# start of Passage
# Poa A or KBG? The burning question.



## MarkAguglia (Jul 13, 2017)

I'm assuming Poa, but I looked up photos of both and one looks like KBG (#1) and the other looks like Poa (#2). They are right next to each other and essentially all over my entire lawn.

#1

#2

Both


----------



## SNOWBOB11 (Aug 31, 2017)

I'd say you are correct. First pic good grass second pic evil grass.


----------



## pennstater2005 (Jul 17, 2017)

SNOWBOB11 said:


> I'd say you are correct. First pic good grass second pic evil grass.


Agreed.


----------



## Tsmith (Aug 11, 2017)

That's correct, first is KBG going to seed as the seedheads are tighter together and there is a tough stalk usually there too which I think I see in yours.

POA Annua is more limp and usually breaks off like a cross with the seedheads at ends.

Here is a side by side with KBG on left and POA on the right...that's unfortunately not my lawn in the background.


----------



## MarkAguglia (Jul 13, 2017)

So I have both all over. Haha, guess maybe half is good! Cool to know I have KBG mixed in my lawn. I'll probably just ride out the Poa. Maybe this is what I get for not using a Pre-M?


----------



## kolbasz (Jun 7, 2017)

MarkAguglia said:


> So I have both all over. Haha, guess maybe half is good! Cool to know I have KBG mixed in my lawn. I'll probably just ride out the Poa. Maybe this is what I get for not using a Pre-M?


You mean pre-m early fall...

Even early August


----------



## MarkAguglia (Jul 13, 2017)
# end of Passage
# start of Dataset records
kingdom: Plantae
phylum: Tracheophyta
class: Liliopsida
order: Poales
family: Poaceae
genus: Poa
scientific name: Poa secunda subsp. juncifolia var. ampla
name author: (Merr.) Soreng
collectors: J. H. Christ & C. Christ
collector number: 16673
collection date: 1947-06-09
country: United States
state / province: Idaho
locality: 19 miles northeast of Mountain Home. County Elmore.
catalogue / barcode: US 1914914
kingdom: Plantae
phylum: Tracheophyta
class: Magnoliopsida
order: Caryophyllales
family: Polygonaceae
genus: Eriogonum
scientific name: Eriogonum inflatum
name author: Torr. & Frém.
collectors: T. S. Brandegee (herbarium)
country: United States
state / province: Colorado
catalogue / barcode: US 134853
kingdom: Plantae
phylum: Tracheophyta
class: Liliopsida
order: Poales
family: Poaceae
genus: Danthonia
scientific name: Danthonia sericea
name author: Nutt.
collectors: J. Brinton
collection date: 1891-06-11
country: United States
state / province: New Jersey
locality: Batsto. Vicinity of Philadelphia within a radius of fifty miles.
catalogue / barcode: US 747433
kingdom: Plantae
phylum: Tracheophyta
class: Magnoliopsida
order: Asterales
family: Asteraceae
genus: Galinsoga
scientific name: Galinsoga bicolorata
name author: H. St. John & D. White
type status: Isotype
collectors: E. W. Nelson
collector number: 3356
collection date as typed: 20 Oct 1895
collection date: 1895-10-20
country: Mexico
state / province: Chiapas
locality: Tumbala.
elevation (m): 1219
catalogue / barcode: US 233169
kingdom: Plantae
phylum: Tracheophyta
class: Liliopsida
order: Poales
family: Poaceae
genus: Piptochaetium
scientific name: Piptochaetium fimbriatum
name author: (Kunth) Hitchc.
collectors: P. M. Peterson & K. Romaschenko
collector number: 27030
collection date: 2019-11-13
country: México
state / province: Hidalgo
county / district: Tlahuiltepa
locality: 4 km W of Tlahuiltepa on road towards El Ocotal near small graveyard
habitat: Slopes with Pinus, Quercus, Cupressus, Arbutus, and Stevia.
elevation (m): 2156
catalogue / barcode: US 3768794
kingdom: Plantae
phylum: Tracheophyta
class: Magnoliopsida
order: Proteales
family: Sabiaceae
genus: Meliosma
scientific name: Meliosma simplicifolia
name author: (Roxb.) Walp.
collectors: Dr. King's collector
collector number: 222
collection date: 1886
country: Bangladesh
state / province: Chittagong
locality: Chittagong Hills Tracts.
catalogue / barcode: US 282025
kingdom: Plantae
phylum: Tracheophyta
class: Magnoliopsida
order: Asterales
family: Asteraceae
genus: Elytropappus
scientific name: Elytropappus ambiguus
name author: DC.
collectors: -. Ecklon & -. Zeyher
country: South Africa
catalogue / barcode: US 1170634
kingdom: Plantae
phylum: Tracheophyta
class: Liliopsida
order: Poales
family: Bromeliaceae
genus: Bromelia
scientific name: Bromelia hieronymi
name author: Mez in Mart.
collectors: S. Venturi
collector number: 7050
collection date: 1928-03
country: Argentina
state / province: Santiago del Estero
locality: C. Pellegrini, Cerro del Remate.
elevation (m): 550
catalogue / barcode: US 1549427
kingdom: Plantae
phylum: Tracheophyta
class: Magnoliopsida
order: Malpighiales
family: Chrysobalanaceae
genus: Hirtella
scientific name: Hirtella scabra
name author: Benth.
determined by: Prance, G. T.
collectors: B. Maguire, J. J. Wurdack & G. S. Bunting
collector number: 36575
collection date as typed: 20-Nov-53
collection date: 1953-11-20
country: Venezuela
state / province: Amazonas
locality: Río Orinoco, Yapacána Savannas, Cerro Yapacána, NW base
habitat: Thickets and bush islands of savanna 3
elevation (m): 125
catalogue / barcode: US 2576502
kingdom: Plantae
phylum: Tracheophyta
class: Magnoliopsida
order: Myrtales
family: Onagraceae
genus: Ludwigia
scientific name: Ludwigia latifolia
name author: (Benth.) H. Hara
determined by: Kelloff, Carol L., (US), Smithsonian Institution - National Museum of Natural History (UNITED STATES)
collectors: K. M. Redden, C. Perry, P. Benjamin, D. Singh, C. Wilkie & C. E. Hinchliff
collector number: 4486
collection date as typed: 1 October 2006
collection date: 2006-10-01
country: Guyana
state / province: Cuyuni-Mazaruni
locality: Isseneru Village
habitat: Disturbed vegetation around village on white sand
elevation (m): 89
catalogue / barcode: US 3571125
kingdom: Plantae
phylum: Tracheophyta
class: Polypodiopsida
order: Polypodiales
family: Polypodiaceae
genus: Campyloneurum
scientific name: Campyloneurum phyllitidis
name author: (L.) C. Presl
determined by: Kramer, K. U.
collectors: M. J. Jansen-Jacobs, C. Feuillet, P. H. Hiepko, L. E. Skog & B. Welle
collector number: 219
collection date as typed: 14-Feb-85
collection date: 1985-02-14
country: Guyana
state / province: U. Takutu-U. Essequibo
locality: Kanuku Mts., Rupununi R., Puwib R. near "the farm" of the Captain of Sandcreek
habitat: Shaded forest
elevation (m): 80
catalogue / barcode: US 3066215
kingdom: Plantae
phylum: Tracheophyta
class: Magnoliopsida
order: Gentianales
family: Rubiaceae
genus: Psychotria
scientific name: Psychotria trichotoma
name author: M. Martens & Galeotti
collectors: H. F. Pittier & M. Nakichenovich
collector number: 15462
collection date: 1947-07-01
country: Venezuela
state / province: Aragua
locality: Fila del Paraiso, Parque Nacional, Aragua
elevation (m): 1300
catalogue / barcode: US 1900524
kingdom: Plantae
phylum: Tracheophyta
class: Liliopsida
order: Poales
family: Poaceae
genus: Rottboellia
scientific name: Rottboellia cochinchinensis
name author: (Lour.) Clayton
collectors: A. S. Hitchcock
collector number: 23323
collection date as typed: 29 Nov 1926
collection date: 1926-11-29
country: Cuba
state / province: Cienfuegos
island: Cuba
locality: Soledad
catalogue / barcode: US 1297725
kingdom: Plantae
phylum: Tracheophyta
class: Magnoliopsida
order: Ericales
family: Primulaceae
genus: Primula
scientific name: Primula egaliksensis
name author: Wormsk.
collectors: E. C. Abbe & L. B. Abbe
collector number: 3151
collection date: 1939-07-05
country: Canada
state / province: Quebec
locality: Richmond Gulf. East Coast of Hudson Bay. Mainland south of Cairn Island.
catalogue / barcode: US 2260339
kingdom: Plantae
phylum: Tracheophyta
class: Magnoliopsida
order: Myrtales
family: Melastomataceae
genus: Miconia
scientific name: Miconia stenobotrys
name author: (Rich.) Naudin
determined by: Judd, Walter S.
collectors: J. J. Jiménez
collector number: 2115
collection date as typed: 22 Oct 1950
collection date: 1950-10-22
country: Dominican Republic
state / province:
# end of Dataset records
- **Goals**:
a) Rewrite the thread from "# Poa A or KBG?" up to and including "my entire lawn.", replacing "KBG" with "Kentucky bluegrass".
b) For each statement, say whether the thread supports it, and answer yes or no with the deciding words quoted exactly. (i) Tsmith says the seedheads of KBG are tighter together. (ii) pennstater2005 disagrees with SNOWBOB11. (iii) MarkAguglia says the two grasses grow far apart from each other.
This material was drawn from a separate source.

- **Complete answers**:
a)
# Poa A or Kentucky bluegrass? The burning question.



## MarkAguglia (Jul 13, 2017)

I'm assuming Poa, but I looked up photos of both and one looks like Kentucky bluegrass (#1) and the other looks like Poa (#2). They are right next to each other and essentially all over my entire lawn.

b)
(i) Yes: "the seedheads are tighter together"
(ii) No: "Agreed."
(iii) No: "They are right next to each other"